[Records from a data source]

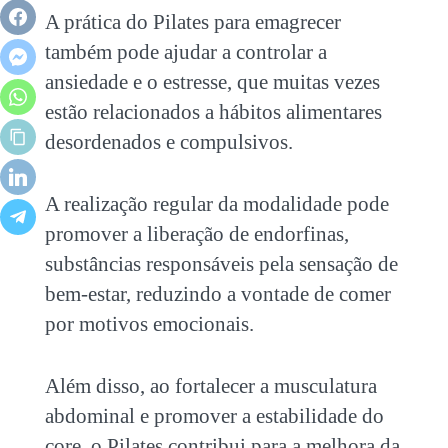
A prática do
Pilates para emagrecer
também pode ajudar a controlar a
ansiedade e o estresse, que muitas vezes
estão relacionados a hábitos alimentares
desordenados e compulsivos.
A realização regular da modalidade pode
promover a liberação de endorfinas,
substâncias responsáveis pela sensação de
bem-estar, reduzindo a vontade de comer
por motivos emocionais.
Além disso, ao fortalecer a musculatura
abdominal e promover a estabilidade do
core, o Pilates contribui para a melhora da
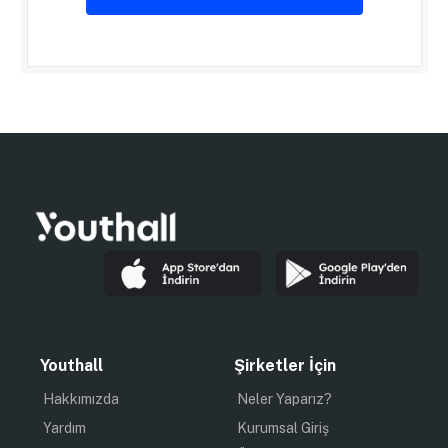
Youthall
Şirketler İçin
Hakkımızda
Neler Yaparız?
Yardım
Kurumsal Giriş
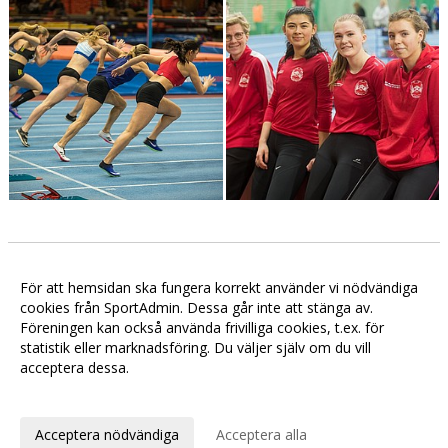
Luciaspelen 2019
För att hemsidan ska fungera korrekt använder vi nödvändiga
Ladda album (+36 bilder) >>
cookies från SportAdmin. Dessa går inte att stänga av.
Föreningen kan också använda frivilliga cookies, t.ex. för
statistik eller marknadsföring. Du väljer själv om du vill
acceptera dessa.
Anpassa dina val
Cookie-
Gå till
inställningar
Webbversion
Acceptera nödvändiga
Acceptera alla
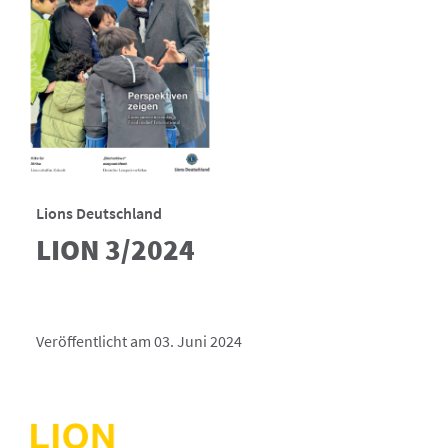
Lions Deutschland
LION 3/2024
Veröffentlicht am 03. Juni 2024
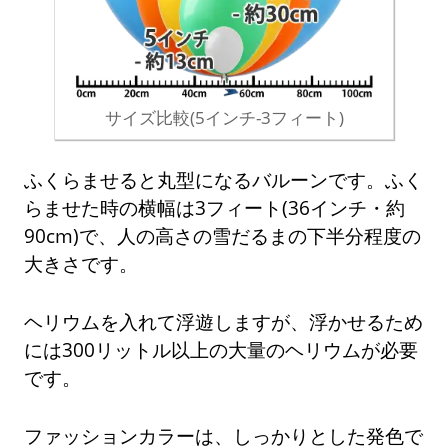
サイズ比較(5インチ-3フィート)
ふくらませると丸型になるバルーンです。ふく
らませた時の横幅は3フィート(36インチ・約
90cm)で、人の高さの雪だるまの下半分程度の
大きさです。
ヘリウムを入れて浮遊しますが、浮かせるため
には300リットル以上の大量のヘリウムが必要
です。
ファッションカラーは、しっかりとした発色で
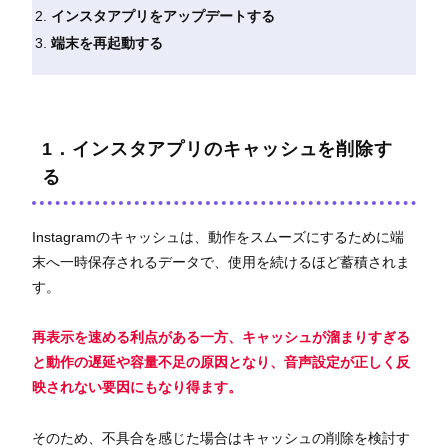
インスタアプリをアップデートする
端末を再起動する
1．インスタアプリのキャッシュを削除す
る
Instagramのキャッシュは、動作をスムーズにするために端
末へ一時保存されるデータで、使用を続けるほど蓄積されま
す。
再表示を速める利点がある一方、キャッシュが溜まりすぎる
と動作の遅延や容量不足の原因となり、音声設定が正しく反
映されない要因にもなり得ます。
そのため、不具合を感じた場合はキャッシュの削除を検討す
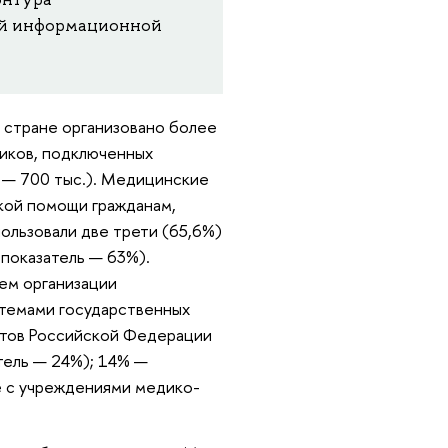
ой информационной
й стране организовано более
ников, подключенных
 — 700 тыс.). Медицинские
кой помощи гражданам,
льзовали две трети (65,6%)
показатель — 63%).
ем организации
темами государственных
ктов Российской Федерации
тель — 24%); 14% —
 с учреждениями медико-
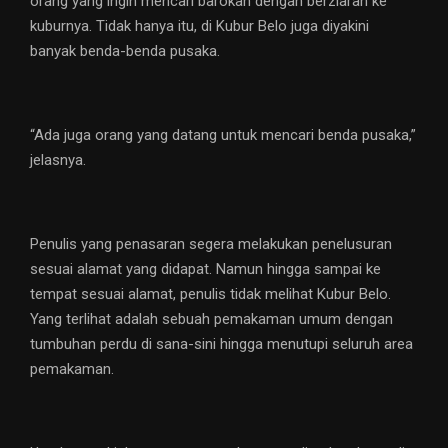
orang yang ingin mencari barokah dengan berziarah ke
kuburnya. Tidak hanya itu, di Kubur Belo juga diyakini
banyak benda-benda pusaka.
“Ada juga orang yang datang untuk mencari benda pusaka,”
jelasnya.
Penulis yang penasaran segera melakukan penelusuran
sesuai alamat yang didapat. Namun hingga sampai ke
tempat sesuai alamat, penulis tidak melihat Kubur Belo.
Yang terlihat adalah sebuah pemakaman umum dengan
tumbuhan perdu di sana-sini hingga menutupi seluruh area
pemakaman.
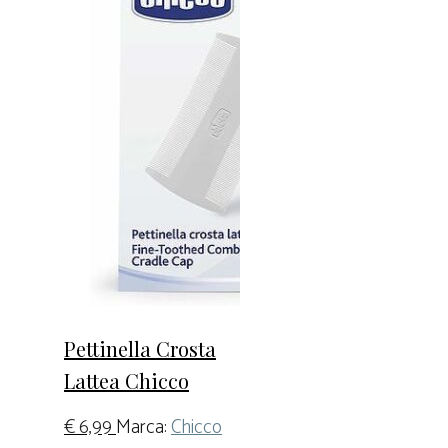
Pettinella Crosta
Lattea Chicco
€
6,99
Marca:
Chicco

__Problem details__
Substitute "Yoga" for every "Pilates" in the lines above, leaving all other text unchanged. Omit the pictures from your answer.

__Output for this exercise__
A prática do
Yoga para emagrecer
também pode ajudar a controlar a
ansiedade e o estresse, que muitas vezes
estão relacionados a hábitos alimentares
desordenados e compulsivos.
A realização regular da modalidade pode
promover a liberação de endorfinas,
substâncias responsáveis pela sensação de
bem-estar, reduzindo a vontade de comer
por motivos emocionais.
Além disso, ao fortalecer a musculatura
abdominal e promover a estabilidade do
core, o Yoga contribui para a melhora da
Youthall
Şirketler İçin
Hakkımızda
Neler Yaparız?
Yardım
Kurumsal Giriş
Luciaspelen 2019
För att hemsidan ska fungera korrekt använder vi nödvändiga
Ladda album (+36 bilder) >>
cookies från SportAdmin. Dessa går inte att stänga av.
Föreningen kan också använda frivilliga cookies, t.ex. för
statistik eller marknadsföring. Du väljer själv om du vill
acceptera dessa.
Anpassa dina val
Cookie-
Gå till
inställningar
Webbversion
Acceptera nödvändiga
Acceptera alla
Lions Deutschland
LION 3/2024
Veröffentlicht am 03. Juni 2024
サイズ比較(5インチ-3フィート)
ふくらませると丸型になるバルーンです。ふく
らませた時の横幅は3フィート(36インチ・約
90cm)で、人の高さの雪だるまの下半分程度の
大きさです。
ヘリウムを入れて浮遊しますが、浮かせるため
には300リットル以上の大量のヘリウムが必要
です。
ファッションカラーは、しっかりとした発色で
インスタアプリをアップデートする
端末を再起動する
1．インスタアプリのキャッシュを削除す
る
Instagramのキャッシュは、動作をスムーズにするために端
末へ一時保存されるデータで、使用を続けるほど蓄積されま
す。
再表示を速める利点がある一方、キャッシュが溜まりすぎる
と動作の遅延や容量不足の原因となり、音声設定が正しく反
映されない要因にもなり得ます。
そのため、不具合を感じた場合はキャッシュの削除を検討す
ой информационной
й стране организовано более
ников, подключенных
 — 700 тыс.). Медицинские
кой помощи гражданам,
льзовали две трети (65,6%)
показатель — 63%).
ем организации
темами государственных
ктов Российской Федерации
тель — 24%); 14% —
 с учреждениями медико-
orang yang ingin mencari barokah dengan berziarah ke
kuburnya. Tidak hanya itu, di Kubur Belo juga diyakini
banyak benda-benda pusaka.
“Ada juga orang yang datang untuk mencari benda pusaka,”
jelasnya.
Penulis yang penasaran segera melakukan penelusuran
sesuai alamat yang didapat. Namun hingga sampai ke
tempat sesuai alamat, penulis tidak melihat Kubur Belo.
Yang terlihat adalah sebuah pemakaman umum dengan
tumbuhan perdu di sana-sini hingga menutupi seluruh area
pemakaman.
Pettinella Crosta
Lattea Chicco
€
6,99
Marca:
Chicco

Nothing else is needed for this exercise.